- **QUESTÕES DE ESTUDO**
a – Reproduza a passagem do trecho que começa nas palavras "Ainda, colhe-se desses" e termina após as palavras "condições desse contrato.".
b – Segundo o trecho, qual percentual do capital social da Canamor pertence a Antonio Fernando Alves Feitosa?

- **TRECHO DO TEXTO**
'''

Ainda, colhe-se desses mesmos depoimentos e declarações que José Eduardo Matarazzo Kalil (filho de Maria Pia Esmeralda Matarazzo) utiliza uma gleba de terras e propriedade da embargante Canamor para criação de cavalos por ele utilizados para o esporte denominado polo equestre. Estranhamente, porém, alegam que essa área, arrendada pelo filho de Maria Pia, é paga anualmente; porém, nem José Renato e nem Gilda informaram o valor desse arrendamento e as condições desse contrato.

Portanto, mais uma ligação entre a Canamor e a Família Matarazzo: o filho de Maria Pia usa terras da Canamor para criar cavalos e para a prática de polo equestre.

O décimo segundo e principal ponto que demonstra a evidente fraude na constituição da empresa embargante decorre da confissão judicial prestada pelo Sr. Antonio Fernando Alves Feitosa (fls. 937/939). Referida pessoa, titular de 49% do capital social da Canamor, admitiu que é acionista dessa empresa há cerca de dez anos (desde 2001), mas que jamais integralizou as ações subscritas (fls. 3019). Ao ser indagado sobre a forma de seu ingresso na empresa embargante, Antonio Fernando Alves Feitosa disse que "[...] se tornou acionista da Canamor entre os anos de 1999 e 2001. Subscreveu as ações da empresa de uma vez só, embora ainda não tenha quitado essas ações, nem em parte. Esse fato se deu porque, na época, como o depoente já era advogado da empresa Vitercana e mantinha contatos com os advogados da empresa Dynor, estes advogados, como havia dúvidas sobre a juridicidade da aquisição de terras brasileiras por empresa estrangeira, acabaram propondo ao depoente que subscrevesse ações da Canamor para, oportunamente, quanto tivesse condições, pagar os valores das referidas ações, "transacioná-las", ou devolvê-las a quem de direito. Quer esclarecer que o depoente está em negociações com a empresa Canamor para verificar da possibilidade do pagamento das ações subscritas por intermédio de créditos que o depoente possui a título de honorários advocatícios. Não há formalização de nenhum instrumento entre o depoente e a Canamor acerca da possibilidade de pagamento acima aventada".

'''

- **DADOS FORNECIDOS**
'''

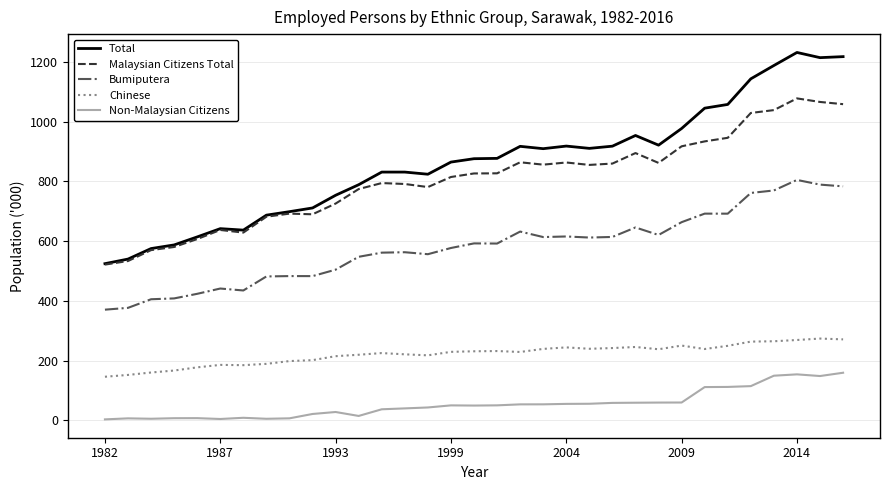

True or false: Total and Bumiputera cross at least once.

False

'''

- **RESPOSTAS DAS TAREFAS**
a –
Ainda, colhe-se desses mesmos depoimentos e declarações que José Eduardo Matarazzo Kalil (filho de Maria Pia Esmeralda Matarazzo) utiliza uma gleba de terras e propriedade da embargante Canamor para criação de cavalos por ele utilizados para o esporte denominado polo equestre. Estranhamente, porém, alegam que essa área, arrendada pelo filho de Maria Pia, é paga anualmente; porém, nem José Renato e nem Gilda informaram o valor desse arrendamento e as condições desse contrato.

b – Ele é titular de 49% do capital social da Canamor.